While some trends come and go, many have created lasting impacts on the way people communicate.
With TikTok users predominantly being Gen Z and Millenials, childhood memories are a common source of content. In the 2012 Disney Channel original movie “Radio Rebel,” the film’s front-running actress Debbie Ryan has a scene in which her character smirks coyly at the main love interest and pushes her curtain bangs off her forehead. Upon release, this was a victorious moment for the character, but nearly 10 years later, it has reached meme-dom as people make fun of the portrayal of the manic-pixie dream girl trope.
This gesture, of sweeping imaginary or actual hair off of your own forehead, became a trend on TikTok as creators mimicked it for comedy; however, it soon transformed from comedic material to a motion that denoted judgement or a “but that’s not my business” tone punctuating a statement. It is a gesture that, if you observe young adults for long enough, you are bound to see in their day to day communication.
In a more niche and community-based context, the wrist flick has turned into a motion that connotes a person’s sexuality, and was developed on the “gay side” of TikTok. The gesture is an ode to the “limp-wristed” insult used to refer to a gay man. Now reclaimed by the community, in Doja Cat’s song “Kiss Me More,” there is a moment where a bell chimes on beat, and the trend stands that on that beat a dancer would flick their wrist communicating their “fruitiness.”.
This gesture was recently adopted by “straight-tok,” where during a Bo Burnham audio, he mentions a girl is dyslexic, upon the word dyslexia, dancers to the audio flick their wrist. This has been a recent point of controversy, wondering why a relatively universal gesture for being in the LGBTQ+ community is being used to portray a visual processing disorder.
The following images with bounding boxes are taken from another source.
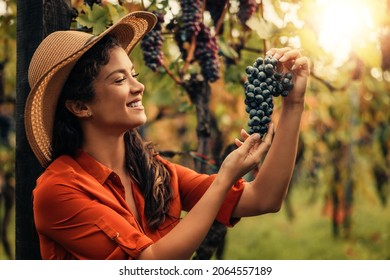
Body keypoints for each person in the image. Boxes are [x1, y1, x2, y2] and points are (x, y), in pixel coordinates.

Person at [25, 11, 310, 260]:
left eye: (134, 74)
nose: (139, 87)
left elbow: (264, 198)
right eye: (120, 79)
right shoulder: (57, 191)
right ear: (80, 106)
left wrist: (294, 103)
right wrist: (225, 177)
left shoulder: (154, 170)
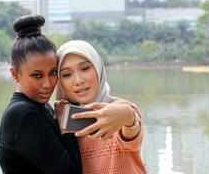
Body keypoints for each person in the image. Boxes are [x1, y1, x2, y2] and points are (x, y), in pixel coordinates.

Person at [0, 15, 82, 174]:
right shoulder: (24, 114)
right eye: (37, 75)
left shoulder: (39, 105)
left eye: (53, 72)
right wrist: (66, 128)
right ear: (15, 73)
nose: (48, 84)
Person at [55, 40, 147, 174]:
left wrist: (127, 116)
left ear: (98, 68)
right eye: (67, 74)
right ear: (59, 81)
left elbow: (132, 130)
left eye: (85, 68)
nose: (79, 80)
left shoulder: (117, 109)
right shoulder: (58, 121)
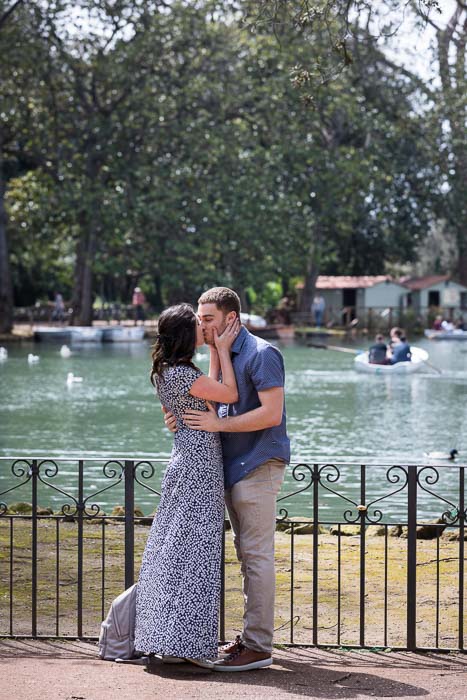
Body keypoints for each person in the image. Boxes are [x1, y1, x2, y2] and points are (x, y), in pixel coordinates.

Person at [165, 286, 290, 672]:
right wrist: (177, 417)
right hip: (227, 468)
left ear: (230, 319)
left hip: (257, 464)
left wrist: (219, 423)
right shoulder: (217, 357)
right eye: (199, 320)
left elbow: (271, 414)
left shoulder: (262, 354)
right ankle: (250, 640)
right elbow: (204, 403)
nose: (201, 327)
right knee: (245, 557)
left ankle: (258, 646)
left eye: (208, 320)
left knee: (256, 557)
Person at [134, 303, 240, 668]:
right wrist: (223, 350)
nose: (203, 326)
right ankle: (188, 644)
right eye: (198, 323)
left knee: (178, 551)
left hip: (186, 461)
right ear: (185, 333)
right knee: (195, 553)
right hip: (199, 466)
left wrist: (212, 351)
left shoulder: (169, 371)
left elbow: (209, 392)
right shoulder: (180, 373)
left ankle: (174, 638)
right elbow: (229, 394)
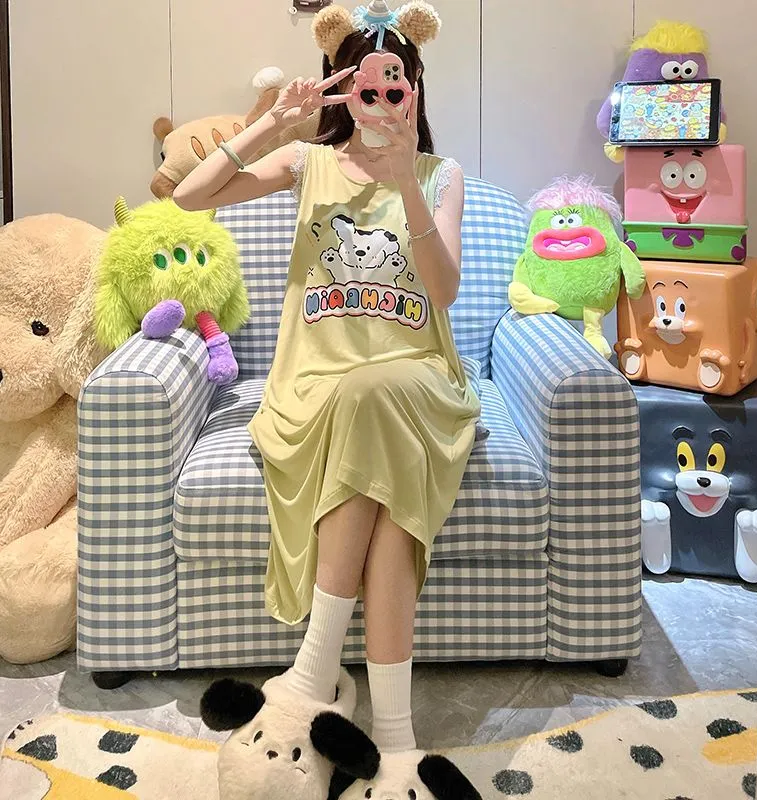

What people must understand is that, beneath the silly and fun trends on TikTok, the app presents a platform for discourse on many societal issues. From layered conversations, for example the discussion regarding a wrist flick gesture, to more general educational videos on sex education, reperations and climate change, TikTok is a platform for discourse.
The algorithm carefully curates the user’s “For You Page” to their interests by tracking their likes, followers, interactions and video shares, among other data, to present videos the viewer will like. The result of this process is that people are sorted into communities within the app.
While this presents some dangers to people only engaging with beliefs and perspectives they prescribe to, a construct that has been shown to leave people more vulnerable to radicalization and social isolation, it primarily acts as an internet-based support system for users.
Among the TikTok platform there are an innumerable amount of communities. Some are more light hearted, like foodie TikTok, Dancer TikTok, Athlete TikTok and others are more serious like mental illness TikTok, trauma or survivor TikTok and political TikTok. The algorithm also commonly sorts people into communities based on various identity traits because of the shared experiences of people caused by those identities. This has led to the acknowledgement of Gay-TikTok and various different cultural communities on the app.
So while a flick of the wrist mid-conversation or a young adult bursting into a perfectly choreographed dance to a 13-year-old commercial seems borderline insane, they are forms of communication –– forms of expanded slang and shorthand –– that young adults have created to communicate incredibly specialized and heavy topics.
Sometimes a taco emoji means a person wants Mexican food, and sometimes it means a vagina, but the usage of pictorial shorthand and other vernacular is a progression of language that has allowed for communication to span not only direct, in-person communities, but reach a global community and engage young people in important and necessary conversations about current events and social issues.